(Things to do)
1. According to the text on the Grant West case, why has Delaware long been the site of so many government seizures of money from suspected criminals' bank accounts?
2. List every trait of cryptocurrencies given in the sentence of the text on the Grant West case that begins "Cryptocurrencies are hard to track."

(Source text)
Content starts
The case of cybercriminal Grant West underlines how Delaware continues to be the conduit for global capital, even in the age of the dark web and cryptocurrencies.
Because of similar criminal asset seizures, many Bitcoin analysts believe the U.S. government today controls more Bitcoins than anyone else in the world.
Cryptocurrencies are hard to track, anonymous digital funds that only exist online and are mostly unregulated. Championed by libertarian-leaning investors, the money also has become favored currency for criminal activity.
Delaware for years has been the site of large numbers of government seizures of dollars from the bank accounts of suspected criminals because so many banks keep their central servers in the First State. Now, that has expanded to include Bitcoin and other cyptocurrency.
As far back as 2015, West has been hacking the servers of more than 100 companies, including some in the United States. He would steal sensitive personal information and sell it to buyers on the dark web, police said.
Last year, U.K. authorities working undercover arrested West in the first-class coach of a passenger train with his hands on the keys of his computer. The case was a milestone for Scotland Yard because it was the first time London Metropolitan Police arrested a cybercriminal. They also seized $700,000 in Bitcoin.
Content ends
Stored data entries
Content starts
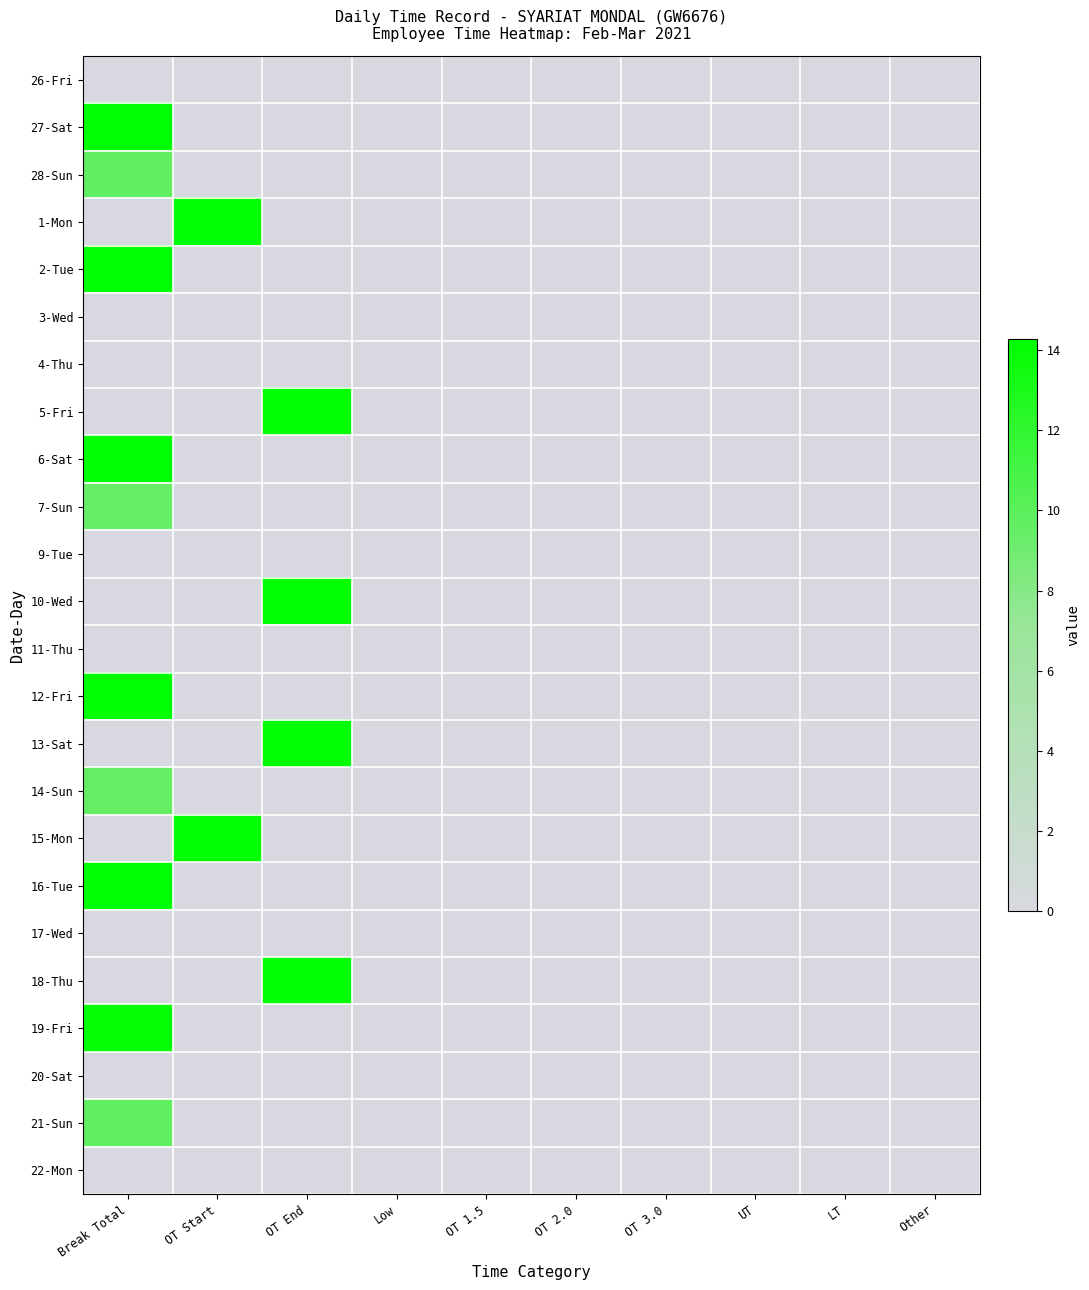

Which series has the largest total across all categories?

12-Fri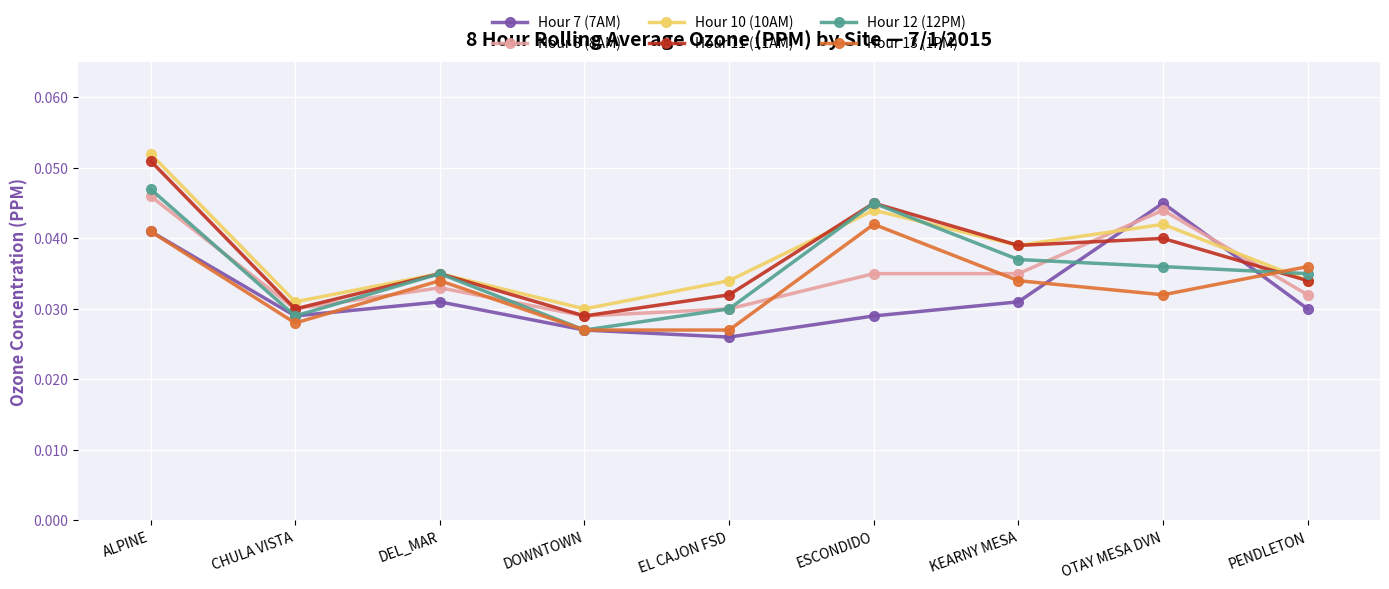

Does the chart have visible grid lines?

Yes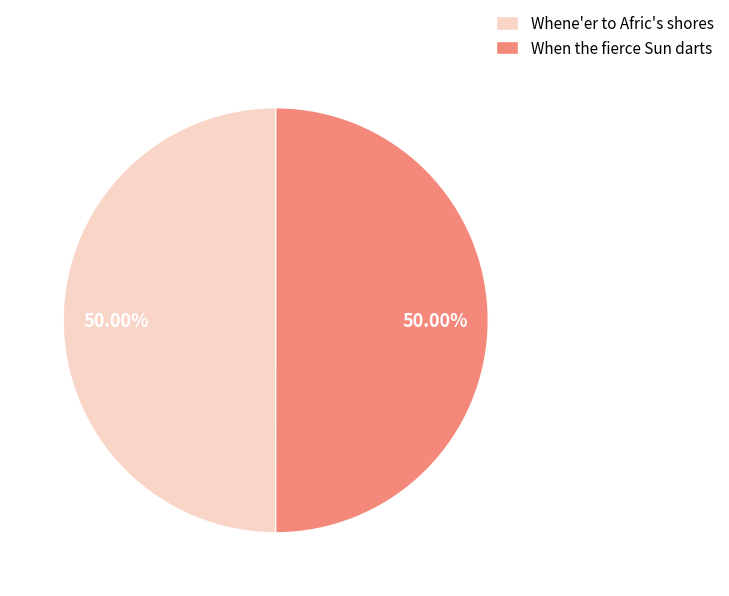

The Whene'er to Afric's shores slice represents 50% of the pie. True or false?

True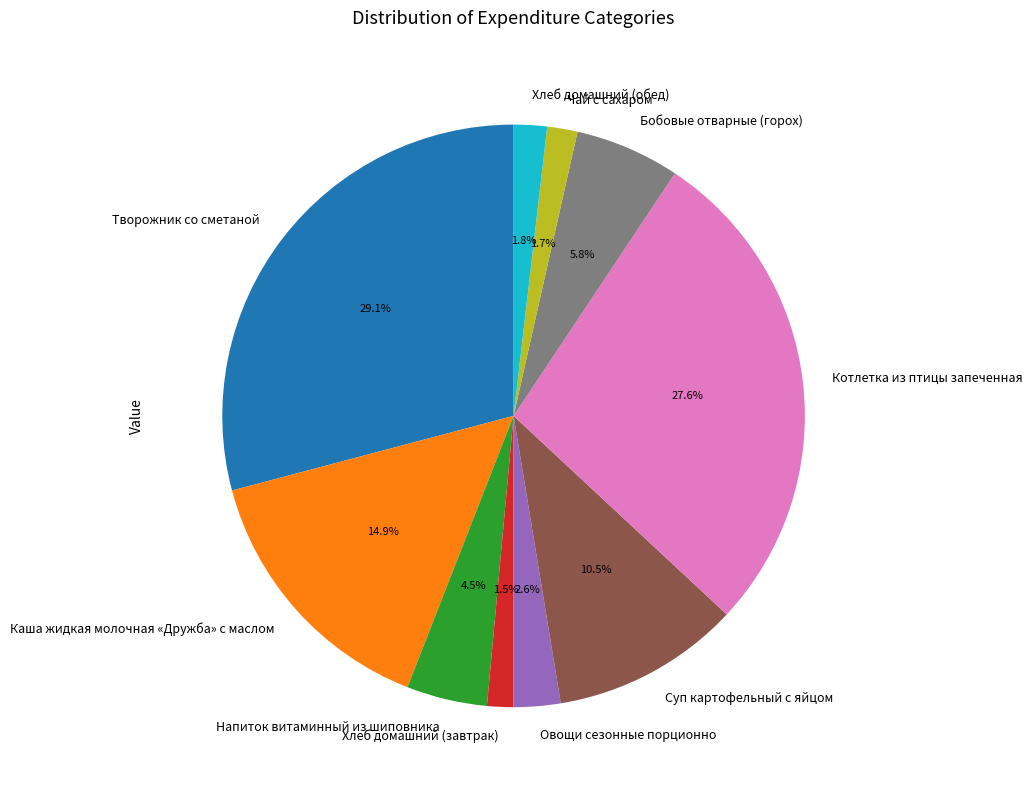

The Хлеб домашний (обед) slice represents 11% of the pie. True or false?

False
Content ends
(Answer set)
1. So many banks keep their central servers in Delaware, so seizures of dollars from suspected criminals' accounts happen there in large numbers. This has now expanded to Bitcoin and other cryptocurrency.

2.
- Hard to track
- Anonymous
- Digital
- Exist only online
- Mostly unregulated